Refletir sobre uma fragmentação da narrativa noticiosa no ambiente digital e desenvolver ferramentas e técnicas para identificar e promover um jornalismo digital confiável e de qualidade. É o interesse do jornalismo de qualidade diferenciar-se do ruído.

Tais estratégias visam permitir que jornalismo cumpra seu papel prioritário: servir a sociedade produzindo uma narrativa verdadeira, inteligente e completa sobre ideias e eventos.

Palavras bonitas com um sentido oculto nefasto.

O Projeto Credibilidade quer definir quais notícias podem participar da construção da narrativa. Pode ter certeza que tudo aquilo que não estiver de acordo com a agenda da mídia tradicional será taxado de notícia falsa.

Consórcio de Mídias

Nos Estados Unidos, entre os grandes veículos da imprensa citados como exemplos de credibilidade pelo The Trust Project estão o The Washington Post e o The Economist.

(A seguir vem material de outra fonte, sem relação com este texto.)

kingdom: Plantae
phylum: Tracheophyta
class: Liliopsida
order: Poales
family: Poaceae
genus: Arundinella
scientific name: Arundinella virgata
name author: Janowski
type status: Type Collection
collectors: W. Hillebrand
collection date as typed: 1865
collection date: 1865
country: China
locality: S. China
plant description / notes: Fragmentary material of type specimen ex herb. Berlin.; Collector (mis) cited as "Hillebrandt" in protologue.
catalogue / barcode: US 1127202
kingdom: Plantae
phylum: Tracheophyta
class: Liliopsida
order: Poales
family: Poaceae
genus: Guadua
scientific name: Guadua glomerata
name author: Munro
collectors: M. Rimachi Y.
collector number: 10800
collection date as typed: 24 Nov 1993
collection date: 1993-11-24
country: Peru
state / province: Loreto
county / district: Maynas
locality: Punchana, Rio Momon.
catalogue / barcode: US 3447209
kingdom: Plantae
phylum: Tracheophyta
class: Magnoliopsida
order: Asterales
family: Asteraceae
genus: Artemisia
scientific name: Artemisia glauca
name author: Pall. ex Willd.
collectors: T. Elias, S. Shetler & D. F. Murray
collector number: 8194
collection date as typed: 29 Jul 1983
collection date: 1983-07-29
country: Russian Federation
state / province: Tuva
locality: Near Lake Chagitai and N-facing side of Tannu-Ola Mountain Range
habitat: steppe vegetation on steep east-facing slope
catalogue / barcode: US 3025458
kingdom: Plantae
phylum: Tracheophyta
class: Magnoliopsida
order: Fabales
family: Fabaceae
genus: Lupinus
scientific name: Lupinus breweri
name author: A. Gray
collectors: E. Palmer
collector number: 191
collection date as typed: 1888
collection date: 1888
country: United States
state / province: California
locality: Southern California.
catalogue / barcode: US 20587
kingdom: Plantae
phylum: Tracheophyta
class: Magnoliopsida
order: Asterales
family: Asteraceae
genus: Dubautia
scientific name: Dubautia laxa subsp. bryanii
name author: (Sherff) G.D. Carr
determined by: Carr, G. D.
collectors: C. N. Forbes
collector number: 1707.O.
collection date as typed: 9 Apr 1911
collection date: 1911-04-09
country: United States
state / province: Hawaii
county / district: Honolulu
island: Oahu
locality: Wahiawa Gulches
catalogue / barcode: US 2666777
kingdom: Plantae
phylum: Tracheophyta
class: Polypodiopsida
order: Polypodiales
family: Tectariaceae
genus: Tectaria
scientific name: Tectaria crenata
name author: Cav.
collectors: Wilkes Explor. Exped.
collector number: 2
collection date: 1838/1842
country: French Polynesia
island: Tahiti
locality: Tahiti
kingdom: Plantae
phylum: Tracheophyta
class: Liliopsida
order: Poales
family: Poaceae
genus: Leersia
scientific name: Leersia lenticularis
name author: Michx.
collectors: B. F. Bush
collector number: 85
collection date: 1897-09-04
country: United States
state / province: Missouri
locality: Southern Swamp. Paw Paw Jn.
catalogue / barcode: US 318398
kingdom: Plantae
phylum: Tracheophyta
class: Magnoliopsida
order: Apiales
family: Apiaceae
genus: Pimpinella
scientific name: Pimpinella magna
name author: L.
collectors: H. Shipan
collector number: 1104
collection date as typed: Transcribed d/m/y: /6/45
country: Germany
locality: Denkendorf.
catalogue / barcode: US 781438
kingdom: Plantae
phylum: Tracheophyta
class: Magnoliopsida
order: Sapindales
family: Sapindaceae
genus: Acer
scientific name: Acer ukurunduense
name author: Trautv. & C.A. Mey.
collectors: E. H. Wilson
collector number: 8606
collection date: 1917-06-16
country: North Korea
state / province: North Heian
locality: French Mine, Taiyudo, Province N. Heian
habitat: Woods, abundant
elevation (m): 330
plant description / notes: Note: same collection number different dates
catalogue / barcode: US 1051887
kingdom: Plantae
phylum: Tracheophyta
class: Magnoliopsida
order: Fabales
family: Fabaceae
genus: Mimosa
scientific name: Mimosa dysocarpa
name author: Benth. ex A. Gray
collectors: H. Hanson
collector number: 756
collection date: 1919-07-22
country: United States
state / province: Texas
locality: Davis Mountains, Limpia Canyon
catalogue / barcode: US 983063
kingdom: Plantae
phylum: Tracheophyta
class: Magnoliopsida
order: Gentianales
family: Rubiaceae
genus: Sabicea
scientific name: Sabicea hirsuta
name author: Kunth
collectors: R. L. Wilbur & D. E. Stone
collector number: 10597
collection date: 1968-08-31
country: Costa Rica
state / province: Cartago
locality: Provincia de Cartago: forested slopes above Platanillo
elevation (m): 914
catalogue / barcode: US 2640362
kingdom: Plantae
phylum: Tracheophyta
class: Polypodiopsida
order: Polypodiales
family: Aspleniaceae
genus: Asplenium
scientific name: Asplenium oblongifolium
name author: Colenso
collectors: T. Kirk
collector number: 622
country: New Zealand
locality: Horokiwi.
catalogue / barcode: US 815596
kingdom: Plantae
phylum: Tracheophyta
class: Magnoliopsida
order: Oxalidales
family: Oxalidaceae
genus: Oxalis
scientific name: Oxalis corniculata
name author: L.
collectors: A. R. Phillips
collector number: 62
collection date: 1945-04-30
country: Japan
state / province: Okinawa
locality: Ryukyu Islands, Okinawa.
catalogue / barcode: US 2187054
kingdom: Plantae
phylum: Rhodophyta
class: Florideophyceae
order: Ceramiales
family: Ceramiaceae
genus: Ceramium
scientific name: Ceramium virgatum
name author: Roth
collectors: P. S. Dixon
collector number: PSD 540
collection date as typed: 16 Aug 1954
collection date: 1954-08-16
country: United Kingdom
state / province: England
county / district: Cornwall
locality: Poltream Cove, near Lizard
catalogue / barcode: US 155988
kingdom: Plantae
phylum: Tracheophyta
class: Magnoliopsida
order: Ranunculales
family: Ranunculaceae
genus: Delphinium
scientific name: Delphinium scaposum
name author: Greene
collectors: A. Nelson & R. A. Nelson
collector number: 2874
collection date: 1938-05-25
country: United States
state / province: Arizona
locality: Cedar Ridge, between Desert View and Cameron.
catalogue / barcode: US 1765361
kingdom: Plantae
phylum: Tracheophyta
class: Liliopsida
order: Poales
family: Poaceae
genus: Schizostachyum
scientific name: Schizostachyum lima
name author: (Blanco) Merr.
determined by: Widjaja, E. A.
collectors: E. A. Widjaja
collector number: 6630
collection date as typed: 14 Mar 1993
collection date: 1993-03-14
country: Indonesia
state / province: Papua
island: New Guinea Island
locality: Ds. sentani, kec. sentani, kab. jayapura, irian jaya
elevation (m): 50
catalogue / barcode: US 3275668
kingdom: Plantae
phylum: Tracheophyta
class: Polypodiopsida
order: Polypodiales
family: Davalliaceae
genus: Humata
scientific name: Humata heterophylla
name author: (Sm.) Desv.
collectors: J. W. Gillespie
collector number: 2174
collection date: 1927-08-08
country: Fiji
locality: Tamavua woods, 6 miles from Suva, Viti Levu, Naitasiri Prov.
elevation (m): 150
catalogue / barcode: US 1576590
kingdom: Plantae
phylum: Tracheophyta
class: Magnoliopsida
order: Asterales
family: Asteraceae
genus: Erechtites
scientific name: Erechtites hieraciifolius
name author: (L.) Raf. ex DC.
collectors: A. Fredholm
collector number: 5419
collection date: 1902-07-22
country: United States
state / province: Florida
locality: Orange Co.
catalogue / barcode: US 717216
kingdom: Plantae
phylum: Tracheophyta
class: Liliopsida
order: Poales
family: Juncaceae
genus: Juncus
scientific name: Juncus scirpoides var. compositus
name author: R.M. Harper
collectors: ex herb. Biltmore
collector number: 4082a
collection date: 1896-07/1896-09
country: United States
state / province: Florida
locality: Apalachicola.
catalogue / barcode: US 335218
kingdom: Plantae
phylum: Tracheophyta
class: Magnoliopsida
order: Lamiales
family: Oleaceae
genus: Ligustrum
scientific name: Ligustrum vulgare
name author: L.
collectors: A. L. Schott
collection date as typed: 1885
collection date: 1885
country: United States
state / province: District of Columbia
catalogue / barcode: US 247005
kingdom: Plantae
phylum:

Ambas as mídias indicadas como referência são declaradamente de esquerda e anti-Trump. Mas, elas não são as únicas. 75 meios de comunicação da velha imprensa internacional participam e aprovam este projeto.

Aqui no Brasil, uma rápida análise das mídias participantes do Projeto Credibilidade deixa claro que a intenção não é impedir a propagação de notícias falsas, mas censurar todo conteúdo que não esteja de acordo com a narrativa globalista.

Boa parte das mídias desta imagem fizeram campanha para Hillary Clinton na eleição presidencial norte-americana, defendem abertamente a agenda politicamente correta e tentam silenciar vozes conservadoras.

Qual a chance do conteúdo da RENOVA ser considerado legítimo por esse seleto grupo de propagadores de desinformação?